Assignment >>
Drop every picture. Return the rest of the entries exactly.

Provided records >>
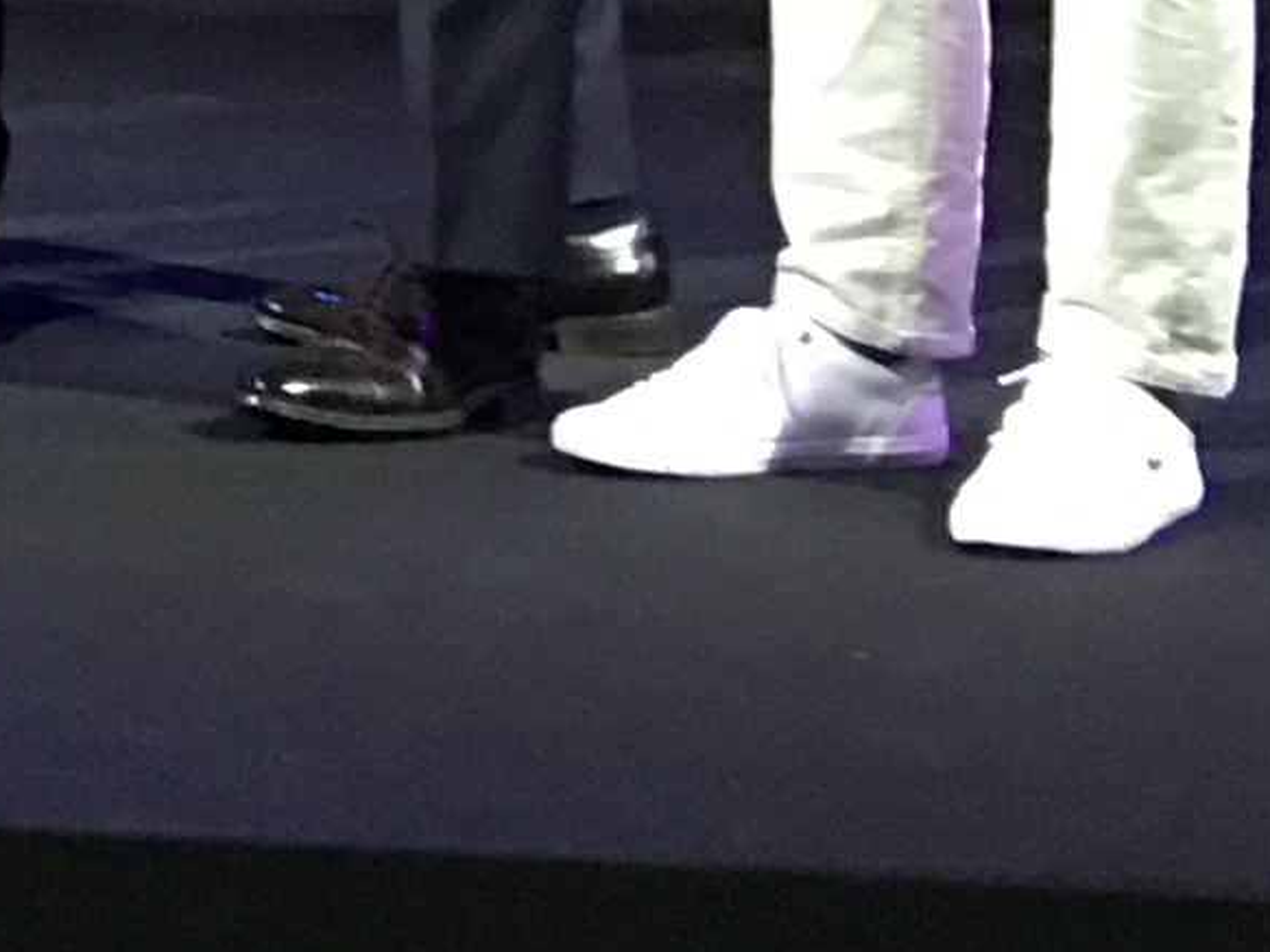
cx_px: -1250
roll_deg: -0.7
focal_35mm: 201
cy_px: -1592
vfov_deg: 6.9
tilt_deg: +5.8
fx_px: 7371
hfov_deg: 9.2
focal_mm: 4.15
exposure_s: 1/17
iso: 100
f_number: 2.2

Answer below >>
cx_px: -1250
roll_deg: -0.7
focal_35mm: 201
cy_px: -1592
vfov_deg: 6.9
tilt_deg: +5.8
fx_px: 7371
hfov_deg: 9.2
focal_mm: 4.15
exposure_s: 1/17
iso: 100
f_number: 2.2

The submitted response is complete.